Please retype the lines without any changes, starting at the first line of the rows below and ending at the line that contains "scientific name: Spatula versicolor". Include both of those lines.

Stored data entries

-- Begin --

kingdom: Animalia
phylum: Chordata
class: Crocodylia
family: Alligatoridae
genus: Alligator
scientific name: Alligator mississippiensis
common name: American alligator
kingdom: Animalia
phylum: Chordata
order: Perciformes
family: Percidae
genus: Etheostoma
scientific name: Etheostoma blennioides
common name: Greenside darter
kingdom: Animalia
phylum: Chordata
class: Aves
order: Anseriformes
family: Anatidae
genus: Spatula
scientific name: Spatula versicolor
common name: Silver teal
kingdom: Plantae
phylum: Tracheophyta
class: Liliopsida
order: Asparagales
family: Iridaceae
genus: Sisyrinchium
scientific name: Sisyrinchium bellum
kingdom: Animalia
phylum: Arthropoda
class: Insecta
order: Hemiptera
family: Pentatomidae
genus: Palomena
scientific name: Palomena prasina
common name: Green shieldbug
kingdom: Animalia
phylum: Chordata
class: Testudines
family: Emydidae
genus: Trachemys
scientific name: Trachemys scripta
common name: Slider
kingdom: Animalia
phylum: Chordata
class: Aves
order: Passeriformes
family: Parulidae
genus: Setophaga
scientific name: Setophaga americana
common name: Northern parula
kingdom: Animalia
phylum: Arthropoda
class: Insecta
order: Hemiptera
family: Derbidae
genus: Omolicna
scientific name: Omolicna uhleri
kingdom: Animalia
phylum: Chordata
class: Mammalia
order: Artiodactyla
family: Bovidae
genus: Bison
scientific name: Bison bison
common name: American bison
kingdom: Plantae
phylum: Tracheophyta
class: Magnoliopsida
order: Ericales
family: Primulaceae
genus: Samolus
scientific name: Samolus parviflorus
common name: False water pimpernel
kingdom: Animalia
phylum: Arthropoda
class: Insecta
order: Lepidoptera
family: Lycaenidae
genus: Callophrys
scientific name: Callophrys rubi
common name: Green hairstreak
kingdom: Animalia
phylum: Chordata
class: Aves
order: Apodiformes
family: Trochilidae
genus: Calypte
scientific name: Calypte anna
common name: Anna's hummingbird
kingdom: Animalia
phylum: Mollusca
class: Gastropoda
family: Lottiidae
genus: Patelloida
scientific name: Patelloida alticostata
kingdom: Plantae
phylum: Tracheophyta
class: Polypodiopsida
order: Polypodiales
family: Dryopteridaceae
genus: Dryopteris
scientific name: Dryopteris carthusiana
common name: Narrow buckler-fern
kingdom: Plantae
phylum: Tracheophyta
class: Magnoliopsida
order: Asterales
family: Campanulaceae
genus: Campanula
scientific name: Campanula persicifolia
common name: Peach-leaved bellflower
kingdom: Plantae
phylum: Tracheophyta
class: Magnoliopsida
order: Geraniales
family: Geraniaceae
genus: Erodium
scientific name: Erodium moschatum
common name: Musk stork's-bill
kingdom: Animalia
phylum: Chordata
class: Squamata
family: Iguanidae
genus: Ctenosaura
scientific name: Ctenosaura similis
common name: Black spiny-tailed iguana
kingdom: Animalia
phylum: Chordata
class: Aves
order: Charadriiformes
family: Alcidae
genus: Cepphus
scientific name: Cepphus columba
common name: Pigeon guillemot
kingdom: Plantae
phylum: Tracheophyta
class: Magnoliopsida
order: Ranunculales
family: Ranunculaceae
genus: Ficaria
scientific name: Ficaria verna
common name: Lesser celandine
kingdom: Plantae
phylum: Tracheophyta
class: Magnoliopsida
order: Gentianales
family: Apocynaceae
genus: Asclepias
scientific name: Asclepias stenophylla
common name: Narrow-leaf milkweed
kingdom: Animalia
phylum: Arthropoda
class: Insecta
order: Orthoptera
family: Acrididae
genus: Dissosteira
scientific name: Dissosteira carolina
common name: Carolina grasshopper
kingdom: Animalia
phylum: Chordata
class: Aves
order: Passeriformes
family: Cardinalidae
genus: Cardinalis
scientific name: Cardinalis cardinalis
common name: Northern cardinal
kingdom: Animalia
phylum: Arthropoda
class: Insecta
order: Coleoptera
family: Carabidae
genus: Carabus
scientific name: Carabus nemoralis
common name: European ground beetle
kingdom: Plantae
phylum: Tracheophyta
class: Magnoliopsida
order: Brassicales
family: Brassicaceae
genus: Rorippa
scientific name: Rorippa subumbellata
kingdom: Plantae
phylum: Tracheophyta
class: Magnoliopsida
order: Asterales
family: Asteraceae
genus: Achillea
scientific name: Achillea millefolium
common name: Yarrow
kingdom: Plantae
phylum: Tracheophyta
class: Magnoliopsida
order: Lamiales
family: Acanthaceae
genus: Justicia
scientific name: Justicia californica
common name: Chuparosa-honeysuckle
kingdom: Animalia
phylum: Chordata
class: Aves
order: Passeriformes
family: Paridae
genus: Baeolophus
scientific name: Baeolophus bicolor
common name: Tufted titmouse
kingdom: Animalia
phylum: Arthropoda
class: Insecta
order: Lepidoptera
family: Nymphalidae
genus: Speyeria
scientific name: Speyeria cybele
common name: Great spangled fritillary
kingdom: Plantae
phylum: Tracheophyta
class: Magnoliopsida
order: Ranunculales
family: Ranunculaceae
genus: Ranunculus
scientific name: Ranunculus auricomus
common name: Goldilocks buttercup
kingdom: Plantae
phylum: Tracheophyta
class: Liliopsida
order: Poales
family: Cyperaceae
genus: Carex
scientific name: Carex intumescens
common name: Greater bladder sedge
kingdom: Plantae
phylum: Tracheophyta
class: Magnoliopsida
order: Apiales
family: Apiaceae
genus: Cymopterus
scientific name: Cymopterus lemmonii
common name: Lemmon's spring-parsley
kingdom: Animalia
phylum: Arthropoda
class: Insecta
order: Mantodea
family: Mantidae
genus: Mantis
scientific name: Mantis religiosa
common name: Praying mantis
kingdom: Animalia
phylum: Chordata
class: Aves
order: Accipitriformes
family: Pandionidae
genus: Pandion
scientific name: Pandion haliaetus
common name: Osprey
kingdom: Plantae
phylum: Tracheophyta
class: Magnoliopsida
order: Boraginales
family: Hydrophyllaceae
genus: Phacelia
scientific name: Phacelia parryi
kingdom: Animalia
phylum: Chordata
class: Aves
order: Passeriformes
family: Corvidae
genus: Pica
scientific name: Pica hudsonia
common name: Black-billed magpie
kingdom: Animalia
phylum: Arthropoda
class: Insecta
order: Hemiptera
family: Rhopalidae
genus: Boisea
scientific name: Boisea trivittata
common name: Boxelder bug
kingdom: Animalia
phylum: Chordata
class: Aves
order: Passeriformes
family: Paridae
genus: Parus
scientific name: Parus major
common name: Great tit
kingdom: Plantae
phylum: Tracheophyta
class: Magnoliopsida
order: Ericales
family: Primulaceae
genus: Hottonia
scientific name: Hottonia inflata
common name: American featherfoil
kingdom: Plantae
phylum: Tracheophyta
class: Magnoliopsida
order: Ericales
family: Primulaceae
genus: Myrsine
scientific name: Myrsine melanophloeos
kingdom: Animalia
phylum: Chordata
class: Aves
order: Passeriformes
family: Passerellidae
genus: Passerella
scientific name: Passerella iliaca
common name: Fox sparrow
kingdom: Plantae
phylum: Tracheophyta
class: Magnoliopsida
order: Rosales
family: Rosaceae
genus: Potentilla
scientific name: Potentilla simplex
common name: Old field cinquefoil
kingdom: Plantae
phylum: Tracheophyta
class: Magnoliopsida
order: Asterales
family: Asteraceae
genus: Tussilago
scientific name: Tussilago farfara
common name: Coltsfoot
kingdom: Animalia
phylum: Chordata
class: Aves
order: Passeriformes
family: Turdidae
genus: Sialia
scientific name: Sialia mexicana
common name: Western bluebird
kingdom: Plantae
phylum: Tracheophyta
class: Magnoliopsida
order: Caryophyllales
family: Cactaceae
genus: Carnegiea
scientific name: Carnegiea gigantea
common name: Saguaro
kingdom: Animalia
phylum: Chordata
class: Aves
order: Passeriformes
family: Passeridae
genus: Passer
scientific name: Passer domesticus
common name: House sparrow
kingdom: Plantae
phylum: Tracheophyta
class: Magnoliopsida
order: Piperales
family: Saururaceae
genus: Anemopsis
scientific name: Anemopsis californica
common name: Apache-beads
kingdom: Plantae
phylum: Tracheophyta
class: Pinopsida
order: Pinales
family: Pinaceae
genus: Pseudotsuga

-- End --

## Solution
kingdom: Animalia
phylum: Chordata
class: Crocodylia
family: Alligatoridae
genus: Alligator
scientific name: Alligator mississippiensis
common name: American alligator
kingdom: Animalia
phylum: Chordata
order: Perciformes
family: Percidae
genus: Etheostoma
scientific name: Etheostoma blennioides
common name: Greenside darter
kingdom: Animalia
phylum: Chordata
class: Aves
order: Anseriformes
family: Anatidae
genus: Spatula
scientific name: Spatula versicolor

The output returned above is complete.